- **AIM**
Locate each line in the items below that contains the word "typed" and copy it out. Case counts.

Entries from a dataset
┏━━

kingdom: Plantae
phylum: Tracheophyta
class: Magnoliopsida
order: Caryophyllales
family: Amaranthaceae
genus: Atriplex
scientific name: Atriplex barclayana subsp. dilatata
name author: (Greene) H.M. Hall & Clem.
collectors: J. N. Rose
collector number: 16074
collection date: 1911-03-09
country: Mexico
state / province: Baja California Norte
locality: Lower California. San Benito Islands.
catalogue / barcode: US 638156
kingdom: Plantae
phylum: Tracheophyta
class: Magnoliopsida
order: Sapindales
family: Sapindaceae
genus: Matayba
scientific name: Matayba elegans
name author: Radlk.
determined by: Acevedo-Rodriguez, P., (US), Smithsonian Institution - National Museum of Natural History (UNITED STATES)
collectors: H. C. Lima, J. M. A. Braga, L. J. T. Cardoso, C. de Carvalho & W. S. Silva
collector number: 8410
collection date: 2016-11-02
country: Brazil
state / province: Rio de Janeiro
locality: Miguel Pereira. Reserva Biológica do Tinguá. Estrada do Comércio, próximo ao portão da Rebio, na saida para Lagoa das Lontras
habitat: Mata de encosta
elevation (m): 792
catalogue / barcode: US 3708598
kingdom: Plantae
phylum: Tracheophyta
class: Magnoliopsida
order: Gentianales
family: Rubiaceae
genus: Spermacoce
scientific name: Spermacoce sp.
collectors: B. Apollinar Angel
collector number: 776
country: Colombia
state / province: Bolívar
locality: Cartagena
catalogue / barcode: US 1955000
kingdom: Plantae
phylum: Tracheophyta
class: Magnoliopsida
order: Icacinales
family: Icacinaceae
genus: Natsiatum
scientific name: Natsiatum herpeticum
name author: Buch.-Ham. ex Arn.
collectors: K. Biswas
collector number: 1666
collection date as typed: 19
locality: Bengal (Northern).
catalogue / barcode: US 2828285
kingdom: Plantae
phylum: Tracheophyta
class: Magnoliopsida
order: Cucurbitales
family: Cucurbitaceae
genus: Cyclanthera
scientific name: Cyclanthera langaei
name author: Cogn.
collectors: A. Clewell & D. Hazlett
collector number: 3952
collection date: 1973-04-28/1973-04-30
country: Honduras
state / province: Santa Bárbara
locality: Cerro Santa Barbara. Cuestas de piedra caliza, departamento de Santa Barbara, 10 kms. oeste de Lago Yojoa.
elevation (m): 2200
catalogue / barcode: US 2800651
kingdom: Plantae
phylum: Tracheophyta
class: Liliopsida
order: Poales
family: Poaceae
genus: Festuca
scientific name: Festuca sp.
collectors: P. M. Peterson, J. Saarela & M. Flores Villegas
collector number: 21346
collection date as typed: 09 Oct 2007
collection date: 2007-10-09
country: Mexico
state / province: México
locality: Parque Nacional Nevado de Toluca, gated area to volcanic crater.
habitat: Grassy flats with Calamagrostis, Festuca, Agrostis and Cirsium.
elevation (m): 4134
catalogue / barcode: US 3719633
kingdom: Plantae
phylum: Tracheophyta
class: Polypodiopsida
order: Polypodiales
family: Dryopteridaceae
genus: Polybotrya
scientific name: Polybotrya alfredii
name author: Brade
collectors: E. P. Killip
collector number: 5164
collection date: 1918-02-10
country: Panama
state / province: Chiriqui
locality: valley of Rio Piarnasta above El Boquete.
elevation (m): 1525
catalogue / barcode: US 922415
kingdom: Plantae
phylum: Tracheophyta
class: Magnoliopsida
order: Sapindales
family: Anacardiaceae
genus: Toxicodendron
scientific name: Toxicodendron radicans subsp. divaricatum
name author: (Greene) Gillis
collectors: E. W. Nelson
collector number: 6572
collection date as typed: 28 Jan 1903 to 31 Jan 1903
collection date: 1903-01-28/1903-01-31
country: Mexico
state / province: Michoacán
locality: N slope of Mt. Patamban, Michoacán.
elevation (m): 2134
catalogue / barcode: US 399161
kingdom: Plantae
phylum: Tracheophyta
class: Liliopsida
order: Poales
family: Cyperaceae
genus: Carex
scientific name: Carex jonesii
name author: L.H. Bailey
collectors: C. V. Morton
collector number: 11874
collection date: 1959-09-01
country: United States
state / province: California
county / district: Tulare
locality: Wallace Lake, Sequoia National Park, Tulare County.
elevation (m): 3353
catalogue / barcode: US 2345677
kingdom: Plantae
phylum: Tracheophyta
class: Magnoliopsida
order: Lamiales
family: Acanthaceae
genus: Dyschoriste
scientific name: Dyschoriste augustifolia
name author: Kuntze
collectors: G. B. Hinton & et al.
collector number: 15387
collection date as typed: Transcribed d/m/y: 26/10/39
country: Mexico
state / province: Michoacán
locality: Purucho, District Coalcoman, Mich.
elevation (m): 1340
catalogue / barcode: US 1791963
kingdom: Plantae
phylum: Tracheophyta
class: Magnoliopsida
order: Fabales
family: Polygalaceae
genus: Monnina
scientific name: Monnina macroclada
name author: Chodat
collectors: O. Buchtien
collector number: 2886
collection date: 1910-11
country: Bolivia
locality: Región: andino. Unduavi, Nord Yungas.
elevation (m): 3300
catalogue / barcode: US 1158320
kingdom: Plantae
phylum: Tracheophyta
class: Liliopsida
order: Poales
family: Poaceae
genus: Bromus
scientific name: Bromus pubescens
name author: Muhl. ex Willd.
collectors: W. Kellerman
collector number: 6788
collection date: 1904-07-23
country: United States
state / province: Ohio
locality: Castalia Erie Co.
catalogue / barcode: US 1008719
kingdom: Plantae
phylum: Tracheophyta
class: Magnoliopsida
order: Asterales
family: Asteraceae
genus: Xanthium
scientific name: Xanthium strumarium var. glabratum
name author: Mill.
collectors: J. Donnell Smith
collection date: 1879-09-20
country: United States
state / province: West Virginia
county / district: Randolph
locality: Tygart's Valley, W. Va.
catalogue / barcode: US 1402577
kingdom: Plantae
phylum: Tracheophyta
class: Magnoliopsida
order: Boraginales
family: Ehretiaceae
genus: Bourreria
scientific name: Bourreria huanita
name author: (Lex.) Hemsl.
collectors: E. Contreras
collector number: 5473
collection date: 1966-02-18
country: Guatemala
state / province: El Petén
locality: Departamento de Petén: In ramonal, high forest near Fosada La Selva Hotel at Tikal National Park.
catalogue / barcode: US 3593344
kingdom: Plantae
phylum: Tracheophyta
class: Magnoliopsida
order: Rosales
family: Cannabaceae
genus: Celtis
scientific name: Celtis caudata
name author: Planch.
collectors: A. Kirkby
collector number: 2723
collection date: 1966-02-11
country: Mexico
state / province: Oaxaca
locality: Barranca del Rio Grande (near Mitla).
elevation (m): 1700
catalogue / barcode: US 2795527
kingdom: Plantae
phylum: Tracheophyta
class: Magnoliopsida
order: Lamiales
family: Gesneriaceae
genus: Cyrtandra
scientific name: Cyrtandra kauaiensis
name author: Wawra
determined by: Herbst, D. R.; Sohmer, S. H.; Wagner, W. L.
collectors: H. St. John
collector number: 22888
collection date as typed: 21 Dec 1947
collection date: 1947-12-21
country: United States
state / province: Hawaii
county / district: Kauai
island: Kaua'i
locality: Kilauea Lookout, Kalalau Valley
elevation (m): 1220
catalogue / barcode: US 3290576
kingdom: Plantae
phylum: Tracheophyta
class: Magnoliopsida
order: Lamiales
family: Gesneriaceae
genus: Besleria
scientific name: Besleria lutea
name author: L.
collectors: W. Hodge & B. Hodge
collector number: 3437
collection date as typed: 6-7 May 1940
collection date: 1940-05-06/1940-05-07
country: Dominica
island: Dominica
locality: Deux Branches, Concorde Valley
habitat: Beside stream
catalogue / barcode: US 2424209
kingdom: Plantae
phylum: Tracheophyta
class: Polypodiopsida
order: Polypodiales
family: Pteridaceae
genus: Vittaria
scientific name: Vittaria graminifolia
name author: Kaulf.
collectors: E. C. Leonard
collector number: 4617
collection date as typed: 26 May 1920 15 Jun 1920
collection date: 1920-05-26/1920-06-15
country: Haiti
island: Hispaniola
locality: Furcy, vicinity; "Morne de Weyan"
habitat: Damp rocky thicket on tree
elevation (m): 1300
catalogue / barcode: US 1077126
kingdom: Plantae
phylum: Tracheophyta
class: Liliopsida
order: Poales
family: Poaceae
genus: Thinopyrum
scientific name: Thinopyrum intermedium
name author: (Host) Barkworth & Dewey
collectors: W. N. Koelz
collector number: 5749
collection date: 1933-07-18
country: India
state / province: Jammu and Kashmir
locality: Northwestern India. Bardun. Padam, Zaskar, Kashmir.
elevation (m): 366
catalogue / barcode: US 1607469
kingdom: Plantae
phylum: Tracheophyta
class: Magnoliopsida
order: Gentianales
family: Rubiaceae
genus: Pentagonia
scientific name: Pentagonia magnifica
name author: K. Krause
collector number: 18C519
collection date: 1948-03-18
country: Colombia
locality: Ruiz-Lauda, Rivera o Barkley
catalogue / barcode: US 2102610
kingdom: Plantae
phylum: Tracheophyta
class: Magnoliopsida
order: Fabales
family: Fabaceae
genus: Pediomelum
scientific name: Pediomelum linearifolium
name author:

┗━━

- **ANSWER TO THE PROBLEM**
collection date as typed: 19
collection date as typed: 09 Oct 2007
collection date as typed: 28 Jan 1903 to 31 Jan 1903
collection date as typed: Transcribed d/m/y: 26/10/39
collection date as typed: 21 Dec 1947
collection date as typed: 6-7 May 1940
collection date as typed: 26 May 1920 15 Jun 1920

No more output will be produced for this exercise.